◆ Exercise description
Report every line of the material below that contains the string "DELETE", reproducing each such line in full.

◆ Dataset records
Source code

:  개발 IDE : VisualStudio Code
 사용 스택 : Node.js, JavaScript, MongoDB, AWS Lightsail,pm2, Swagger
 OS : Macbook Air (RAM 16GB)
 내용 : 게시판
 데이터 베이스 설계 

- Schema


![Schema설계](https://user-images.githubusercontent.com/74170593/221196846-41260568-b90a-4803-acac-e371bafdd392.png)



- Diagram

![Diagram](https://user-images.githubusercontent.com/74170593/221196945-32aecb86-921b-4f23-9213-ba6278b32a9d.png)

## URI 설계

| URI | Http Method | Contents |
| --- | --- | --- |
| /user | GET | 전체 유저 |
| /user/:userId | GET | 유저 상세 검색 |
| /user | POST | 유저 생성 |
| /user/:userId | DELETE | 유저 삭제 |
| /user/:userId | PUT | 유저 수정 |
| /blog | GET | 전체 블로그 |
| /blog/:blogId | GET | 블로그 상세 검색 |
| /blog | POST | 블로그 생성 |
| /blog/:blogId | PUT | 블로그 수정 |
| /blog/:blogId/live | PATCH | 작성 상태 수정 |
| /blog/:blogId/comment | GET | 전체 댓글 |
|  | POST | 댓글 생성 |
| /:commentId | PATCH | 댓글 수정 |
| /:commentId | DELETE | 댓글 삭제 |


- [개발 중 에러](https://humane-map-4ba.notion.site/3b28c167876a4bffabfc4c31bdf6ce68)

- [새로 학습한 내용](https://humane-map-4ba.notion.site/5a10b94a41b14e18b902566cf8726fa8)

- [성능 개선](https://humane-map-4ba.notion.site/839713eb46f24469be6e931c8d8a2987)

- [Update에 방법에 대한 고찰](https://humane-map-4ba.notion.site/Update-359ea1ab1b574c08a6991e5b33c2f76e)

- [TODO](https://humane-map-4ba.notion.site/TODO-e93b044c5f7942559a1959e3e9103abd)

◆ Answer to the exercise
| /user/:userId | DELETE | 유저 삭제 |
| /:commentId | DELETE | 댓글 삭제 |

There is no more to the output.